To achieve optimal detection performance, it is essential to first establish a baseline by collecting normal network traffic and analysing communication patterns. Based on this baseline, thresholds should then be fine-tuned according to the specific characteristics and requirements of the deployment environment.

6. Conclusions

This study proposes the implementation of an NBA system in MUD-based IoT networks for DoS/DDoS attack detection. The intention is to enhance the effectiveness of attack detection and reduce false-negative filtering of MUD architecture. We achieved this by designing a set of algorithms to group related traffic into network sessions to detect TCP- and MQTT-based DoS/DDoS attacks on MUD networks. To demonstrate its effectiveness, we collected benign and attack behaviour data from our testbed network and evaluated the detection accuracy of our designed algorithms on TCP- and MQTT-based attack detection. Evaluation results show that our algorithms achieve high detection accuracy on TCP- and MQTT-based DoS/DDoS attack detection. Currently, our focus is on TCP and MQTT, but this can be extended to support other network protocols.

The NBA system was developed with a focus on small-scale MUD network deployment.
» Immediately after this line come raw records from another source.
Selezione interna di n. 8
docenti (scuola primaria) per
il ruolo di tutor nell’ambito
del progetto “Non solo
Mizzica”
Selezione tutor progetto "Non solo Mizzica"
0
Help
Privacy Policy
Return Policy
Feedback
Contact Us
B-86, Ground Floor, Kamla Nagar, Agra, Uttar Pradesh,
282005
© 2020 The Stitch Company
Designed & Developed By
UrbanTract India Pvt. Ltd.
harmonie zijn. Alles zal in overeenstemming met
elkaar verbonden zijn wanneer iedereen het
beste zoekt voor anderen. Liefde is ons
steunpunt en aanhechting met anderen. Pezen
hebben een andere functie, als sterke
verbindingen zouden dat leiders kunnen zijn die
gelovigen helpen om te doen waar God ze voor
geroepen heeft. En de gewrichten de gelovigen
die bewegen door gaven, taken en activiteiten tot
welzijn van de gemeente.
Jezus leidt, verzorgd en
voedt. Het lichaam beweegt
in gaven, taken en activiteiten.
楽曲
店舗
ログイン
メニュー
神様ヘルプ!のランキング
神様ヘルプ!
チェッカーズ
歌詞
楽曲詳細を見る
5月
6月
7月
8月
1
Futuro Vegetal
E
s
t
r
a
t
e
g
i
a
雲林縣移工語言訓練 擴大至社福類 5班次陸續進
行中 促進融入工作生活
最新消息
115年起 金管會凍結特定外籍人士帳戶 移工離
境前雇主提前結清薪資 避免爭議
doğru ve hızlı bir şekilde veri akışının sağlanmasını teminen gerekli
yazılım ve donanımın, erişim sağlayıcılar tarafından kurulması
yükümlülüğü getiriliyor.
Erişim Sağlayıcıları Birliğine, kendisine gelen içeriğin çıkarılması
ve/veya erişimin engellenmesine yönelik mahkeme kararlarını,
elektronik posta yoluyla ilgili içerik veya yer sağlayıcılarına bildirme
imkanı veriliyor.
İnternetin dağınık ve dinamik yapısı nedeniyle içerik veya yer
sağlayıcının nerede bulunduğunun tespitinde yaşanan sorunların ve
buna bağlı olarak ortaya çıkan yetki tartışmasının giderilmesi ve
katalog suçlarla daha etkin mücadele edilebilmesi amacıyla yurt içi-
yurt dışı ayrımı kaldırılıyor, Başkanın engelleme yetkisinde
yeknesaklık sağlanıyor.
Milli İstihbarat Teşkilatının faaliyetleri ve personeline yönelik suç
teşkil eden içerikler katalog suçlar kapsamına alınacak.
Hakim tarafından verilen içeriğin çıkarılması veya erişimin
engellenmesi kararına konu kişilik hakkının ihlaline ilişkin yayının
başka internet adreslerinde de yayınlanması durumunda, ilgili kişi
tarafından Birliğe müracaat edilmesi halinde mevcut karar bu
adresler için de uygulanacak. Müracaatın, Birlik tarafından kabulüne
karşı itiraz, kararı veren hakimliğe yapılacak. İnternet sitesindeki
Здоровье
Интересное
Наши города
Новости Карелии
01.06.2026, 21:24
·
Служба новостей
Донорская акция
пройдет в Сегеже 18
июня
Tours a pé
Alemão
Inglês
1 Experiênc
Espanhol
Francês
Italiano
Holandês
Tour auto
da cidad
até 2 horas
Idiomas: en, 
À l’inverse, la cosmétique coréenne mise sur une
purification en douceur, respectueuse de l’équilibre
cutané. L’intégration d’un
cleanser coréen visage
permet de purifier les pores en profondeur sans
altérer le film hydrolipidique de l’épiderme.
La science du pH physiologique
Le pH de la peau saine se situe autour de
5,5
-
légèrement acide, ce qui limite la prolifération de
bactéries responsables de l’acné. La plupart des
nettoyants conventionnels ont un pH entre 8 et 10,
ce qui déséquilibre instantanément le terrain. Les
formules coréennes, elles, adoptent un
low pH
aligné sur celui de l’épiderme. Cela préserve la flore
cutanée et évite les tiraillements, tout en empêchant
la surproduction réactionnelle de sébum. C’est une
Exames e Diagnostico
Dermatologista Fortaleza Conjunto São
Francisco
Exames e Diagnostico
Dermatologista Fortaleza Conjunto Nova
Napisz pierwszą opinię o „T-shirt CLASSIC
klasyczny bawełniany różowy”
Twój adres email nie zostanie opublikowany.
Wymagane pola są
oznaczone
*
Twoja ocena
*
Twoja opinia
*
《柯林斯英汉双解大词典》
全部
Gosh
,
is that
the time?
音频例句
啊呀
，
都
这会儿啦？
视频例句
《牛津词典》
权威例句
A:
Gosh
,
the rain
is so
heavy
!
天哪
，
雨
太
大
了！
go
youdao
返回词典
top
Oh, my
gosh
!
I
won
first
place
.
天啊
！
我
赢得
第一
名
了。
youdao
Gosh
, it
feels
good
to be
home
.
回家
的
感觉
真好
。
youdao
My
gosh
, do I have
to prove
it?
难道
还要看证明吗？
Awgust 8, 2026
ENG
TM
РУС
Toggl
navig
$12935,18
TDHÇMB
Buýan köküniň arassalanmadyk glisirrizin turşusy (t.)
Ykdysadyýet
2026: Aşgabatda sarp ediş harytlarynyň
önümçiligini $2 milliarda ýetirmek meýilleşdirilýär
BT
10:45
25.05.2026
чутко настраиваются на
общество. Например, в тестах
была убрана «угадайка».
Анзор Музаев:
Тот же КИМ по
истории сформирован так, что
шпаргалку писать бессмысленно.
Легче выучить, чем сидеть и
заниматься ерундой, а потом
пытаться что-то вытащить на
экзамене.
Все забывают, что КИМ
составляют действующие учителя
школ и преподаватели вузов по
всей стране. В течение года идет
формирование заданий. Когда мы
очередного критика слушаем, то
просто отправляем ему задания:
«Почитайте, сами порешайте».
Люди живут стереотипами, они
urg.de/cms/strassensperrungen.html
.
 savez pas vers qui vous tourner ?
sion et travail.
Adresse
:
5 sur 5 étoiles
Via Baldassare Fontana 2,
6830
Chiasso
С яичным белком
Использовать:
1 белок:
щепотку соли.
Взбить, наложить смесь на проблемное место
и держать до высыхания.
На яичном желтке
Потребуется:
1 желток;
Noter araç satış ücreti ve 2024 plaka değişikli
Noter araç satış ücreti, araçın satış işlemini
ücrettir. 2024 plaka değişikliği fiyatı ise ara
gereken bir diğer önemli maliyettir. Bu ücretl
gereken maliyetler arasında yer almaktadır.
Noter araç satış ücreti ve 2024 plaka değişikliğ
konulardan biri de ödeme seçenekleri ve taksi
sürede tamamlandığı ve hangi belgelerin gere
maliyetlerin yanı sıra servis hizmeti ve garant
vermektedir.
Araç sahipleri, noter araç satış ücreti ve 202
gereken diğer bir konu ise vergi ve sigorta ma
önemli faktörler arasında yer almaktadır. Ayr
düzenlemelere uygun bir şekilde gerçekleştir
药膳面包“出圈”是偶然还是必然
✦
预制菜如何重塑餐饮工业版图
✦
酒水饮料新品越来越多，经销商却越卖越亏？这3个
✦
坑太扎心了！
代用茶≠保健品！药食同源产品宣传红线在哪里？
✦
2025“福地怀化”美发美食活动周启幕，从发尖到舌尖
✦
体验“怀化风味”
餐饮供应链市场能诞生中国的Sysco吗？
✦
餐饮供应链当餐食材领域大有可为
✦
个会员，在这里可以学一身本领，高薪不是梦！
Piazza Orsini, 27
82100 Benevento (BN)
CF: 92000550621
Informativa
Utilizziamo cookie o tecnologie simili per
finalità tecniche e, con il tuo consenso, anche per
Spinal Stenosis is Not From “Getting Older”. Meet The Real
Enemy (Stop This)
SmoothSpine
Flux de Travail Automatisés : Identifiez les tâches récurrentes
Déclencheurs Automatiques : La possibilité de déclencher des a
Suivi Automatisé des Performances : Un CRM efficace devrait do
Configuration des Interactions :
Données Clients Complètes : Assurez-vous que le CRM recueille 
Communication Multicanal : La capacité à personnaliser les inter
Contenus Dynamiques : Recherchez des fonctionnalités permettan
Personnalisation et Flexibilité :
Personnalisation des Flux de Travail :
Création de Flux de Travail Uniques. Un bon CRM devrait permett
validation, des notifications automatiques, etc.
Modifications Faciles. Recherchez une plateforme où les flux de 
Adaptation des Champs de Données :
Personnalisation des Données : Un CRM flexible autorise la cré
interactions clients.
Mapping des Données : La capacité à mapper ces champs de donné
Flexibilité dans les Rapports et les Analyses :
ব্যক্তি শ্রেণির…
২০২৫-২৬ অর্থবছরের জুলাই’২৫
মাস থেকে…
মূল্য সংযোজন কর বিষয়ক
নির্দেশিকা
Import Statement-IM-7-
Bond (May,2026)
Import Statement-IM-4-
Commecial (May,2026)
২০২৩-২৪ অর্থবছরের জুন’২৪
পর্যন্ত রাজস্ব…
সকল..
Large-scale deployment was beyond the scope of this study. Additionally, we have yet to evaluate detection accuracy on real-time traffic, as we evaluated the collected traffic during the data collection process. In this study, we also limited our focus to TCP- and MQTT-based attack detection.

In future work, we will evaluate our proposed algorithms in real-time traffic to determine the effectiveness of attack detection. We will also extend our NBA system to support a wider range of protocols, such as UDP and constrained application protocol (CoAP). Currently, the NBA system detects only DoS/DDoS attacks. Our future work will consider other types of attacks. Additionally, to improve the versatility of our algorithms, we will explore the implementation of an automatic threshold adjustment mechanism. Furthermore, we will work on creating MUD extensions to enhance the effectiveness of attack mitigation in IoT networks.